Parmi les diverses applications de médecine à distance (télé-médecine), les télé-opérations chirurgicales sont les plus spectaculaires, mais encore futuristes. La télé-surveillance de malades chroniques est déjà effective dans certains secteurs (ex. diabète, insuffisance respiratoire, problèmes cardiaques) mais est encore trop peu répandue. Les télé-consultations sont les plus simples à mettre en œuvre, et tous les patients et tous les médecins ont certainement souhaité y recourir, au moins une fois dans des circonstances exceptionnelles.
Tout comme les consultations actuelles au cabinet des médecins, ces consultations à distance peuvent être soit réalisées sur rendez-vous, soit sans-rendez-vous. Quand il s’agit d’un patient, il peut être seul, ou accompagné et guidé localement par un assistant, infirmière, aide-soignante ou proche. En plus du dialogue classique entre les deux parties, les examens réalisables pendant la consultation (poids, tension, rythme cardiaque, image photo, niveau de glycémie…) dépendent des équipements disponibles du côté du malade, qui vont d’un simple téléphone à une cabine de téléconsultation. Les médecins consultés peuvent être des praticiens libéraux, ou hospitaliers comme le montre TeleO mis en place dans l'urgence en Occitanie par l’ARS, pour les malades Covid et non Covid, preuve de l’utilité et de la généralité de ce service [1].
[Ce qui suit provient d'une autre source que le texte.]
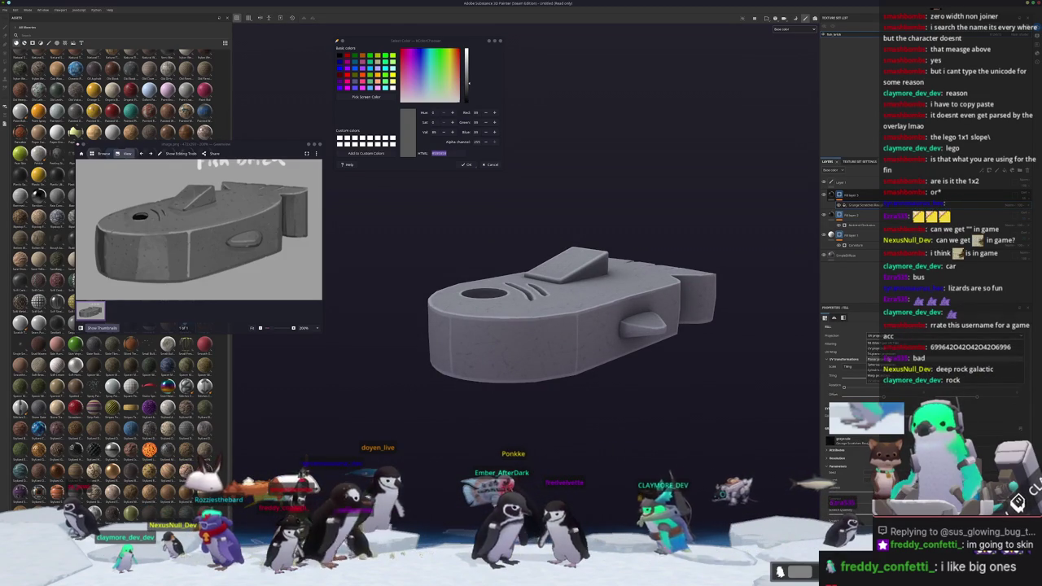
pyautogui.click(876, 348)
Pour estimer le nombre de consultations, on se limite ici aux plus classiques actuellement, entre les patients et les 100.000 médecins du secteur libéral de ville. En supposant que chaque médecin réalise 20 consultations par jour, une partie des 40 millions de consultations mensuelles sont candidates à la téléconsultation. En 2019, avec les anciennes règles restrictives imposées par le gouvernement, seules 10.000 consultations avaient lieu par mois. D’après l’assurance maladie, ce nombre a bondi à 486.369 pendant la semaine du 23 au 29 mars 2020, et à plus d’un million par mois. Le nombre de médecins qui réalisent des téléconsultations est passé lui de 3.000 à 40.000. Une évolution favorisée par les besoins urgents des patients liés au Covid-19, et la crainte de contagion des malades et des médecins. Mais un succès spectaculaire encore contraint par les freins administratifs, techniques et psychologiques qui existent encore du côté des médecins, des patients et de l'administration. Une moyenne de 4 millions de téléconsultations mensuelles soit 10% du total constituerait un progrès important pour les patients, les urgences, les médecins.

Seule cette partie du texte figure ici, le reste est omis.